De um lado, os defensores da eutanásia sustentam argumentos jurídicos acerca da autonomia individual e da dignidade humana, afirmando que o indivíduo deve ter o direito de morrer quando estiver passando por sofrimento físico ou mental e que os profissionais de saúde devem ajudar.
De outro, os contrários à eutanásia se baseiam em diferentes razões: religiosos afirmam que a vida é um presente divino e que não cabe ao indivíduo tirá-la. Juristas afirmam que a vida é um direito indisponível e que, portanto, o indivíduo não pode abrir mão dela. Médicos que trabalham com cuidados paliativos afirmam que a efetividade dos cuidados com os pacientes fora de possibilidade terapêuticas permite que o paciente tenha um fim de vida digno, sem que seja necessário abreviar a vida.
Percebe-se que o tema é polêmico e existem argumentos fortes nos dois lados. Não pretendo aqui levantar bandeiras pró ou contra a eutanásia, mas problematizar os argumentos, afim de levar para você, leitor, visões críticas sobre o tema.
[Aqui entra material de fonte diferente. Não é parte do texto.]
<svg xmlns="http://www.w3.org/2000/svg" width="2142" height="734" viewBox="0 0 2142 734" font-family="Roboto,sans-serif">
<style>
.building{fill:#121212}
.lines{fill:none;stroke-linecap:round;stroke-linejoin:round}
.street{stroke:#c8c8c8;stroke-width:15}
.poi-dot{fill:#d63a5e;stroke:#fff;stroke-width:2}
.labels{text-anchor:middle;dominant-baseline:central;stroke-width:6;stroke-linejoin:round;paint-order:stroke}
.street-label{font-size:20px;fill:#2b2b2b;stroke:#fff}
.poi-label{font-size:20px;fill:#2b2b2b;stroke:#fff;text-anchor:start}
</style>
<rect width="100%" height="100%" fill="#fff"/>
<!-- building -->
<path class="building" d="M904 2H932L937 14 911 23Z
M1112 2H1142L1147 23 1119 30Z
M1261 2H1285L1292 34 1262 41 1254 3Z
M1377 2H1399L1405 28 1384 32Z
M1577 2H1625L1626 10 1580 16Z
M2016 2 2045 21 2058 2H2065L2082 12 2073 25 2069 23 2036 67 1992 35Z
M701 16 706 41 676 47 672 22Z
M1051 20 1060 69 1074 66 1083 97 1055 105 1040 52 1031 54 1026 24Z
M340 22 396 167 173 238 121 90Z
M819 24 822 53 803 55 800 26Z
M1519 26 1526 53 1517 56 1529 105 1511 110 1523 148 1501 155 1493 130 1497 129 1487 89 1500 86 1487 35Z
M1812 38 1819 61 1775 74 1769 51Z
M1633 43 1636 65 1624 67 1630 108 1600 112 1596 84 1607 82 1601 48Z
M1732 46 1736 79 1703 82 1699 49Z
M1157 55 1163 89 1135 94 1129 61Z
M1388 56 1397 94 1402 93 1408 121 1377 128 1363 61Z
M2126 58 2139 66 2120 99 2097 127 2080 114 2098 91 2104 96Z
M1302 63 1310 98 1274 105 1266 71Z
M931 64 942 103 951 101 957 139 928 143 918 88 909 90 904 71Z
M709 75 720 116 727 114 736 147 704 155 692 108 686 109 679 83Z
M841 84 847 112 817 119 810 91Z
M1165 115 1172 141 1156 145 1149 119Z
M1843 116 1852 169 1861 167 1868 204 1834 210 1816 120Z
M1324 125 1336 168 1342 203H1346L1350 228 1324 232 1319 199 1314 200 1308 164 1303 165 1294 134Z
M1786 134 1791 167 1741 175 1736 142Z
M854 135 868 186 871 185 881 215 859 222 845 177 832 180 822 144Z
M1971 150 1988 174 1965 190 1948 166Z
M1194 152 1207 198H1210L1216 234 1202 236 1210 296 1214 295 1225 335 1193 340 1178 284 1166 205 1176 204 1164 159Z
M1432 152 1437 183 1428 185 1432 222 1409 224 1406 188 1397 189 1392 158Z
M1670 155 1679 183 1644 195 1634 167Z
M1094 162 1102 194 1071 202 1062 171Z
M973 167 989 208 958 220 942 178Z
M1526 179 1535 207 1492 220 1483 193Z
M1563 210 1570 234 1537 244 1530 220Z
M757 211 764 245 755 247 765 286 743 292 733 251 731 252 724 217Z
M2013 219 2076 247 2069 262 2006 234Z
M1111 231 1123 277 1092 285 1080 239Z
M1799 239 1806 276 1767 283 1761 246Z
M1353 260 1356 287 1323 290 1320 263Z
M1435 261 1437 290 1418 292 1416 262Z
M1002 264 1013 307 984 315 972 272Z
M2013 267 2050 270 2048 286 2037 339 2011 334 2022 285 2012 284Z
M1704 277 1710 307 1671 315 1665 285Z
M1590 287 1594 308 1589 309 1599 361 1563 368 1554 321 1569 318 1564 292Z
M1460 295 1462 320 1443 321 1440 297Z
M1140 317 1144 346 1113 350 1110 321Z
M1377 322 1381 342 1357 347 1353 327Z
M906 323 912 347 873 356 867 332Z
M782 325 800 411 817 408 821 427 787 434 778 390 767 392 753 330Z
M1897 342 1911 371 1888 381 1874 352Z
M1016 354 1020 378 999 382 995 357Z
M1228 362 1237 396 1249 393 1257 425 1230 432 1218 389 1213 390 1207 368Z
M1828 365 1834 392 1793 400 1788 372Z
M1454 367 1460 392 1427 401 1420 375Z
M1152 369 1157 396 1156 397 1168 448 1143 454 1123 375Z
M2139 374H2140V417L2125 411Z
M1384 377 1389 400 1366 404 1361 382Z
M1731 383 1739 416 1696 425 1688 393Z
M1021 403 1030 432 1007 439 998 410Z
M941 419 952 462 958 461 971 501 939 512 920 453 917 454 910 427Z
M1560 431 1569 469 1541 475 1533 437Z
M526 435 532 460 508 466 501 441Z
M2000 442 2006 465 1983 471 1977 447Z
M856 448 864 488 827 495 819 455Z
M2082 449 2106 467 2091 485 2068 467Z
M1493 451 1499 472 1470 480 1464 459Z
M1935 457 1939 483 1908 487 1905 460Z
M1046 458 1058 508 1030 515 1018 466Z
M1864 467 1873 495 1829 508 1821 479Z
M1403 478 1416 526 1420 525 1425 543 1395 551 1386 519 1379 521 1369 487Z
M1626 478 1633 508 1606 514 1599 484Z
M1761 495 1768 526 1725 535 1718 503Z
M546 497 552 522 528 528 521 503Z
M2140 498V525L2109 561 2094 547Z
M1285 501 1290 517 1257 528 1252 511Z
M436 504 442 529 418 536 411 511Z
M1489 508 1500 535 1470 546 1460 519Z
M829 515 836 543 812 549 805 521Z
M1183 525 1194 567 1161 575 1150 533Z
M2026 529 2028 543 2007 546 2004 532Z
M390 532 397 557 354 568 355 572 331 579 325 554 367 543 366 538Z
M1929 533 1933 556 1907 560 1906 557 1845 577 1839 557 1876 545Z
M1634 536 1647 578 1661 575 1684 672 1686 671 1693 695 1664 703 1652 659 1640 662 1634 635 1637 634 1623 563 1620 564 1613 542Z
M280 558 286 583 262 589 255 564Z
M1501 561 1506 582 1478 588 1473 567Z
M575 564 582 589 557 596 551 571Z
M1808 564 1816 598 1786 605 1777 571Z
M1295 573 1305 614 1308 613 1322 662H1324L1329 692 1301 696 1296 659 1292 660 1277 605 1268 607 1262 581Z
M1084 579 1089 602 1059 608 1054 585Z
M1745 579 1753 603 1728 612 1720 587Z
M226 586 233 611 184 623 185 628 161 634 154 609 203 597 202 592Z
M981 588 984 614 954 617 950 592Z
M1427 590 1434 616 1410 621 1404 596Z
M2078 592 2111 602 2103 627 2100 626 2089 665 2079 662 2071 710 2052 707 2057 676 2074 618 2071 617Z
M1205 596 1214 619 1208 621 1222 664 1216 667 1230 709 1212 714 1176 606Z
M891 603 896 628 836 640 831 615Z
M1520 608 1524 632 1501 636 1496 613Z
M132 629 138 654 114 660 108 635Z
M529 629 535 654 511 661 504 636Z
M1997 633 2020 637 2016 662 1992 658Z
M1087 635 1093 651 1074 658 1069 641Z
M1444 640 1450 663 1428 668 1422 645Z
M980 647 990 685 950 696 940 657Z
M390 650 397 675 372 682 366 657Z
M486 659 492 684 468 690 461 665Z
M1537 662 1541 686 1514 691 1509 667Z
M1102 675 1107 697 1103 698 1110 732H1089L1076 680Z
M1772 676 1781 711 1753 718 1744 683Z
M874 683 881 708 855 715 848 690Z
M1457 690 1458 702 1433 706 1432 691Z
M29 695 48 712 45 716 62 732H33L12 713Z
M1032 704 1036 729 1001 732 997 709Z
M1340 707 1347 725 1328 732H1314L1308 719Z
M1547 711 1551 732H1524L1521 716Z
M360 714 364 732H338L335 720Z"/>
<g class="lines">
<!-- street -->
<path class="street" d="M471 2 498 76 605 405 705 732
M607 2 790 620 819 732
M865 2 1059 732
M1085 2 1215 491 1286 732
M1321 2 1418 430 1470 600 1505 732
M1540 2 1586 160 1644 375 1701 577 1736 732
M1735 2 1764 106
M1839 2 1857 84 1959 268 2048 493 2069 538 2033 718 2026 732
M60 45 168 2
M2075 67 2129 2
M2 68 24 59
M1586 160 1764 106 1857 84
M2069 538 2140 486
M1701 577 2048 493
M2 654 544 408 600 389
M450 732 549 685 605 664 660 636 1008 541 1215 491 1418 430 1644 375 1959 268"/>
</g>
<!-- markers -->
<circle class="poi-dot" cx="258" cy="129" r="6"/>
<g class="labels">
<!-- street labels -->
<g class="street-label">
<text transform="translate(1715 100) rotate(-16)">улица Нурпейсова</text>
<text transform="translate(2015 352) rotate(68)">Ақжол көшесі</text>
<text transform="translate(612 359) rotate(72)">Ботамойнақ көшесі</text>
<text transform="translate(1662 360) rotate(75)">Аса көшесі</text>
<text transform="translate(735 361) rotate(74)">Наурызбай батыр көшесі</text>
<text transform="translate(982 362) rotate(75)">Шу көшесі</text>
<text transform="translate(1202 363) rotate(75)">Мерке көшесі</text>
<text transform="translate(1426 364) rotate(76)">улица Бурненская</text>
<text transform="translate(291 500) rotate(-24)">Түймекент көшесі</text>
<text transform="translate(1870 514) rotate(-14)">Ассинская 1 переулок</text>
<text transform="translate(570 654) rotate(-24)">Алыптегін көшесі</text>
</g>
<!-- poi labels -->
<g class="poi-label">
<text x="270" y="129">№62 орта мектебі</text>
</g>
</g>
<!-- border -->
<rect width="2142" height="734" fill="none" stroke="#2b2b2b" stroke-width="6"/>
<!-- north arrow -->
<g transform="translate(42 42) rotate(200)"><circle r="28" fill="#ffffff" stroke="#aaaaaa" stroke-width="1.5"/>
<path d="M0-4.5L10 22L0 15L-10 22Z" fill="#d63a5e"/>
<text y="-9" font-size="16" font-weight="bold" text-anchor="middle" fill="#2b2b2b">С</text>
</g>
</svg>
Defender a eutanásia é, em que pese os aspectos éticos e morais, o caminho mais simples: basta entendermos que vivemos a primazia do individual sobre o coletivo, num mundo que protege com virulência, as liberdades individuais. Desta forma, a defesa da eutanásia centra-se na ideia de que o indivíduo deve ser livre para fazer escolhas ilimitadas, inclusive sobre a morte, e cabe ao Estado, aos profissionais de saúde, aos familiares e amigos respeitá-las.
Ser contra a eutanásia é um caminho espinhoso. O argumento religioso pode soar piegas, irracional e moralizante para aqueles que não possuem crença religiosa e para os que defendem que o Estado é laico. O argumento jurídico pode dar a ideia de que o Direito, muitas vezes, impõe barreiras socialmente ultrapassadas e que o Estado não pode limitar a autonomia do indivíduo. O argumento médico pode soar ilusório
pois a verdade é que os cuidados paliativos (ramo da medicina que visa
proporcionar ao doente conforto para que a morte chegue no tempo certo, sem sofrimento) ainda estão engatinhando no Brasil, com raras exceções.